One technique for imputation in unit nonresponse is hot deck imputation, which uses data records from respondents in the survey as substitutes for those missing for nonrespondents (Ford, 1983). The technique chooses donor respondent records for nonrespondents who share the same classification on some set of attributes known on all cases (e.g., geography, structure type). Ideally, respondents and nonrespondents would have identical distributions on all survey variables within a class (similar logic as applies to weighting classes). In other words, nonrespondents are missing at random (MAR). The rule for choosing the donor, the size of the classes, and the degree of homogeneity within classes determine the bias and variance properties of the imputation.
More frequently imputation involves models, specifying the relationship between a set of predictors known on respondents and nonrespondents and the survey variables (Little and Rubin, 1987). These models are fit on those cases for which the survey variable values are known. The coefficients of the model are used to create expected values, given the model, for all nonrespondent cases. The expected values may be altered by the addition of an error term from a specified distribution; the imputation may be performed multiple times (Rubin, 1987) in order to provide estimates of the variance due to imputation.

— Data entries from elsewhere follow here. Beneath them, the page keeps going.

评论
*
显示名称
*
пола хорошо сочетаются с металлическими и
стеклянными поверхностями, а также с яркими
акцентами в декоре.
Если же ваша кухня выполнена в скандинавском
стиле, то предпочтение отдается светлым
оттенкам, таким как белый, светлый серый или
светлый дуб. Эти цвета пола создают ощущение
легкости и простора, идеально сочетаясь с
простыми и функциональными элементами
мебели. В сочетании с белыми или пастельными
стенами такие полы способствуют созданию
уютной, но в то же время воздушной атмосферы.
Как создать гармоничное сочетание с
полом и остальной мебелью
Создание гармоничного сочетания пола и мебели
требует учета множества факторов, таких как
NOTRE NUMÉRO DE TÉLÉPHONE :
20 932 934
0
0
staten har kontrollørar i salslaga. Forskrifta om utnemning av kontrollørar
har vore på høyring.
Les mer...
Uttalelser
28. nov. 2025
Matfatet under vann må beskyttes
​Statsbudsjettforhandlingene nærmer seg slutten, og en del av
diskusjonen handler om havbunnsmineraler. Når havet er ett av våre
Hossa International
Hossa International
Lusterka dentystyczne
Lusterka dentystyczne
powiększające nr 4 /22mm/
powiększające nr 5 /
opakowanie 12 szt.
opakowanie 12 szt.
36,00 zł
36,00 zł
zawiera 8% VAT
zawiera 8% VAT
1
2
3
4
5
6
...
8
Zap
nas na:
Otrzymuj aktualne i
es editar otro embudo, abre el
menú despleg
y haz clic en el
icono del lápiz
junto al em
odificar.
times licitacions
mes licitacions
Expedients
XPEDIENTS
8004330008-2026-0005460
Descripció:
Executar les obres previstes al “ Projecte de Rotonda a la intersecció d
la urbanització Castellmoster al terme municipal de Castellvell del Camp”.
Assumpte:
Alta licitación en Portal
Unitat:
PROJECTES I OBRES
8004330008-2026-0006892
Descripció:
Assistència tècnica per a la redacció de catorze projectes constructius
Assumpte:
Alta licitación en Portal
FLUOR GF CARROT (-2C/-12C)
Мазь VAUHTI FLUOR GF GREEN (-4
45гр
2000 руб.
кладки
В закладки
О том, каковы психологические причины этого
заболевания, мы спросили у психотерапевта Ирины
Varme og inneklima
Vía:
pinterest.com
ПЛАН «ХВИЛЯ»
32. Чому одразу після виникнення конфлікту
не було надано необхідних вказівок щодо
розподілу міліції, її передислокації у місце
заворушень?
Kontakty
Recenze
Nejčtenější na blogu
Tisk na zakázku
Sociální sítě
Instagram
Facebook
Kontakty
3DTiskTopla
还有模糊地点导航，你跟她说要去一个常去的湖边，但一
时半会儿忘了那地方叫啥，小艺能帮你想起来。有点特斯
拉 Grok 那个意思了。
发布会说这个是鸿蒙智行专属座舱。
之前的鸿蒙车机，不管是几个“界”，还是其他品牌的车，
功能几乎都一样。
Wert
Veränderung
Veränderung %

Common Burdens of Adjustment Procedures
We can now see that all practical tools of adjustment for nonresponse require information auxiliary to the survey to be effective. This information must pertain both to respondents and nonrespondents to be useful. To offer the chance of reducing the bias of nonresponse, the variables available should be correlated both with the likelihood of being a nonrespondent and the survey statistic of interest itself. When the dependent variable itself is missing, strong models positing the relationship between the likelihood of nonresponse and the dependent variable are required. Often the assumptions of these models remain untestable with the survey data themselves.
Researchers can imagine more useful adjustment variables than are actually available. Hence, the quality of postsurvey adjustments are limited more often by lack of data than by lack of creativity on the part of the analysts.